Having abandoned his prayers for death, Raul hurled his mental curses at the God who had abandoned his son to an altogether more horrifying crucifixion.
2
School had been out less than a week. Heather should have started feeling that wonderful sense of relaxation that comes from getting used to the idea that there isn’t any homework due. Instead, a growing sense of foreboding plagued her.
She had been dreaming again. Those strange dreams, which she couldn't quite remember when she awoke at odd hours of the night, left her skin damp with sweat. Neither Mark nor Jennifer had mentioned nightmares, leaving Heather the only one of the three who wasn’t sleeping peacefully and looking rested.
That she couldn’t remember the dreams was strange in itself. After all, she remembered everything. All three of them could play back anything they saw, the images as clear on the theater screens of their minds as if they were seeing it anew. But not these dreams. She actually dreaded going to sleep for fear of what the dreams contained, although that made even less sense. What sleep she had been getting came toward morning, marring her pattern of being an early morning riser.

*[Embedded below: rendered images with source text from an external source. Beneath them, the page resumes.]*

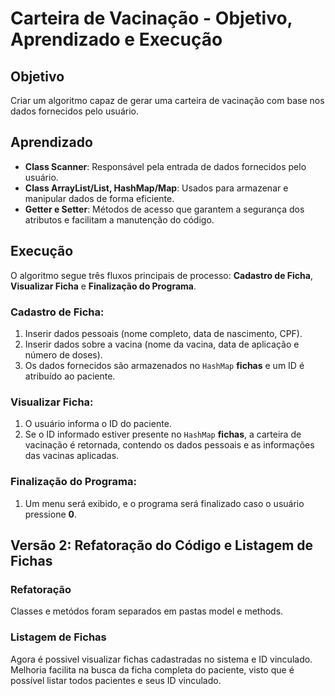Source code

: # Carteira de Vacinação - Objetivo, Aprendizado e Execução

## Objetivo
Criar um algoritmo capaz de gerar uma carteira de vacinação com base nos dados fornecidos pelo usuário.

## Aprendizado
- **Class Scanner**: Responsável pela entrada de dados fornecidos pelo usuário.
- **Class ArrayList/List, HashMap/Map**: Usados para armazenar e manipular dados de forma eficiente.
- **Getter e Setter**: Métodos de acesso que garantem a segurança dos atributos e facilitam a manutenção do código.

## Execução
O algoritmo segue três fluxos principais de processo: **Cadastro de Ficha**, **Visualizar Ficha** e **Finalização do Programa**.

### Cadastro de Ficha:
1. Inserir dados pessoais (nome completo, data de nascimento, CPF).
2. Inserir dados sobre a vacina (nome da vacina, data de aplicação e número de doses).
3. Os dados fornecidos são armazenados no `HashMap` **fichas** e um ID é atribuído ao paciente.

### Visualizar Ficha:
1. O usuário informa o ID do paciente.
2. Se o ID informado estiver presente no `HashMap` **fichas**, a carteira de vacinação é retornada, contendo os dados pessoais e as informações das vacinas aplicadas.

### Finalização do Programa:
1. Um menu será exibido, e o programa será finalizado caso o usuário pressione **0**.

## Versão 2: Refatoração do Código e Listagem de Fichas

### Refatoração
Classes e metódos foram separados em pastas model e methods.

### Listagem de Fichas
Agora é possivel visualizar fichas cadastradas no sistema e ID vinculado.
Melhoria facilita na busca da ficha completa do paciente, visto que é possível listar todos pacientes e seus ID vinculado.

This morning, a bright sliver of sunlight made its way through the branches of the tree outside her window and into her room. As the branches swayed in the gentle morning breeze, the annoying sunbeam repeatedly stabbed at her eyes, like the glint from a cavalry trooper's signaling mirror in an old western movie.
"Okay. Okay. I'm getting up!"
In addition to not feeling rested, this morning her head hurt. Griping at sunbeams wouldn’t help, but somehow it made her feel just a little bit better to vent her annoyance to the universe.
Heather debated just throwing on her robe and going downstairs for a cup of hot tea. But a hot shower called to her. She breathed in the steam as she stood beneath the pulsing jet from the massage nozzle, the temperature set just cool enough to avoid raising blisters on her skin. She gave thanks for old houses built before flow restrictors reduced the available water pressure to an impotent trickle. It was one of the many things about her house that she loved.
By the time she dressed and made her way downstairs to the kitchen, Heather felt almost human. The television news blared from the living room indicating the location of her parents, but she bypassed it, blocking out the breathless voices of reporters in Breaking Story mode as she homed in on the bin with the tea bags.
"Good morning, Mom, Dad," she called out over her shoulder as she slid the cup into the microwave to heat the water.
The lack of response to her greeting struck her as curious. Perhaps her parents had gone outside without bothering to turn off the TV. She'd switch it off and join them as soon as her tea was ready.